JAKARTA - Menteri Kehutanan Raja Juli Antoni menyatakan bahwa Indonesia saat ini sedang melangkah ke arah pembiayaan konservasi berbasis alam yang inklusif serta berkelanjutan.

Dalam keterangan resmi di Jakarta pada hari Jumat, Menteri Kehutanan menegaskan bahwa Indonesia sedang menyusun pendekatan anyar terkait pengelolaan konservasi yang tidak lagi bersandar sepenuhnya pada anggaran publik, melainkan membuka peluang investasi yang kredibel, berintegritas, serta menghadirkan dampak nyata bagi masyarakat, alam, dan iklim.

“Indonesia tidak hanya sedang menyusun strategi pembiayaan. Kami sedang membangun paradigma baru tata kelola konservasi, di mana taman nasional memiliki kemandirian finansial, masyarakat menjadi mitra utama, sektor swasta memiliki peran yang bermakna, and negara menyediakan kerangka regulasi yang kuat untuk memastikan seluruh mekanisme berjalan secara akuntabel dan berkelanjutan,” ujar Raja Juli Antoni.

Sebagai tindak lanjut instruksi Presiden Prabowo Subianto, Indonesia telah mendirikan Satuan Tugas Pembiayaan Inovatif untuk Pengelolaan Taman Nasional dan Konservasi Spesies Ikonik.

Satgas ini menargetkan minimum 13 taman nasional beserta dua lanskap konservasi spesies ikonik sanggup meraih tingkat kemandirian finansial menjelang tahun 2030.

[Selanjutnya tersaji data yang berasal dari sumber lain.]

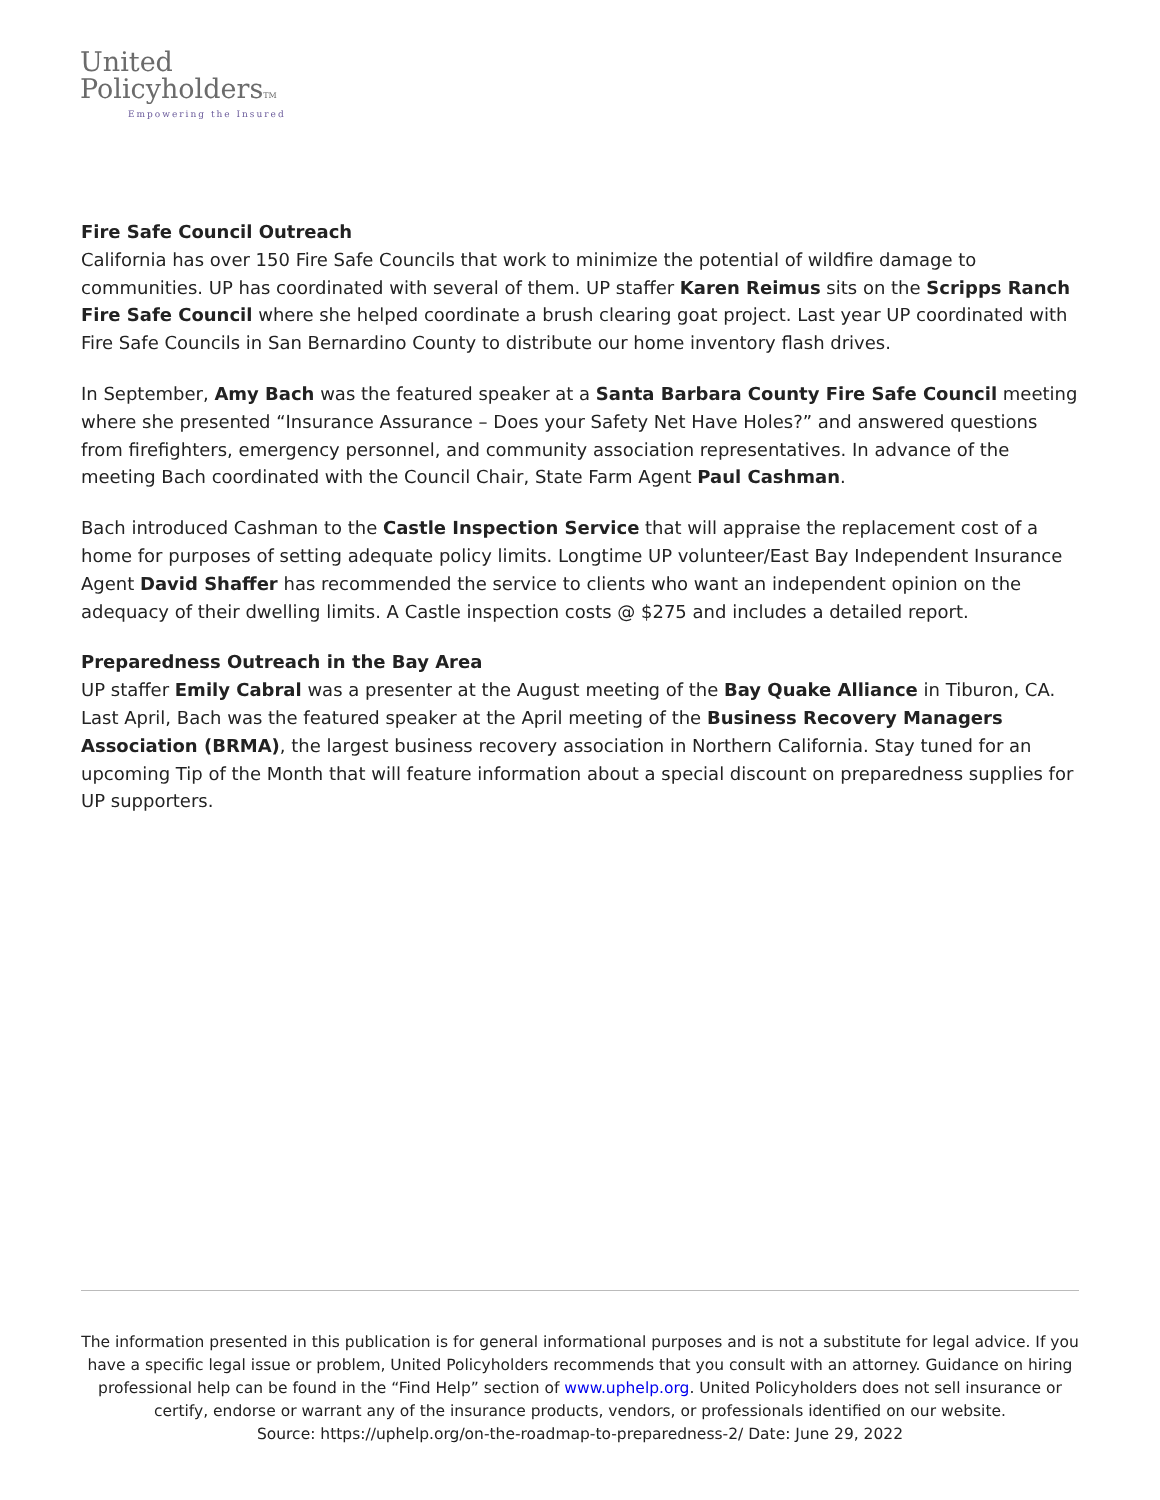United
PolicyholdersTM
Empowering the Insured
Fire Safe Council Outreach
California has over 150 Fire Safe Councils that work to minimize the potential of wildfire damage to communities. UP has coordinated with several of them. UP staffer Karen Reimus sits on the Scripps Ranch Fire Safe Council where she helped coordinate a brush clearing goat project. Last year UP coordinated with Fire Safe Councils in San Bernardino County to distribute our home inventory flash drives.
In September, Amy Bach was the featured speaker at a Santa Barbara County Fire Safe Council meeting where she presented “Insurance Assurance – Does your Safety Net Have Holes?” and answered questions from firefighters, emergency personnel, and community association representatives. In advance of the meeting Bach coordinated with the Council Chair, State Farm Agent Paul Cashman.
Bach introduced Cashman to the Castle Inspection Service that will appraise the replacement cost of a home for purposes of setting adequate policy limits. Longtime UP volunteer/East Bay Independent Insurance Agent David Shaffer has recommended the service to clients who want an independent opinion on the adequacy of their dwelling limits. A Castle inspection costs @ $275 and includes a detailed report.
Preparedness Outreach in the Bay Area
UP staffer Emily Cabral was a presenter at the August meeting of the Bay Quake Alliance in Tiburon, CA. Last April, Bach was the featured speaker at the April meeting of the Business Recovery Managers Association (BRMA), the largest business recovery association in Northern California. Stay tuned for an upcoming Tip of the Month that will feature information about a special discount on preparedness supplies for UP supporters.
The information presented in this publication is for general informational purposes and is not a substitute for legal advice. If you have a specific legal issue or problem, United Policyholders recommends that you consult with an attorney. Guidance on hiring professional help can be found in the “Find Help” section of www.uphelp.org. United Policyholders does not sell insurance or certify, endorse or warrant any of the insurance products, vendors, or professionals identified on our website.
Source: https://uphelp.org/on-the-roadmap-to-preparedness-2/ Date: June 29, 2022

Demi mewujudkan target itu, Indonesia mengimplementasikan strategi ganda lewat reformasi regulasi serta penguatan kelembagaan, berbarengan dengan memacu mobilisasi investasi melalui penciptaan instrumen keuangan inovatif dan jalinan kemitraan strategis bersama beragam pihak.

Di samping itu, Indonesia turut meluncurkan konsep ekosistem alam sebagai kategori aset baru, sebuah metode yang menempatkan ekosistem alam sebagai aset strategis yang sanggup memberikan profit ekonomi berkelanjutan sekaligus mempertahankan fungsi ekologisnya.

Bermacam-macam instrumen yang sedang dipersiapkan mencakup kredit karbon, kredit keanekaragaman hayati, obligasi konservasi spesies, ekowisata, bioprospeksi, pemanfaatan hasil hutan bukan kayu, sampai aneka skema kemitraan pemerintah bersama swasta.

Menurut Raja Juli Antoni, pendekatan tersebut diharapkan mampu menciptakan peluang investasi anyar yang menopang konservasi sekaligus mendongkrak kesejahteraan warga di sekitar kawasan.

Untuk proyek percontohan perdana, Indonesia menghadirkan Inisiatif Konservasi Gajah Peusangan di wilayah Aceh.

Ia mengimbuhkan bahwa inisiatif tersebut diformulasikan guna membuktikan bahwa perlindungan satwa liar, konektivitas habitat, serta pemberdayaan ekonomi warga dapat diintegrasikan secara padu di dalam satu lanskap konservasi.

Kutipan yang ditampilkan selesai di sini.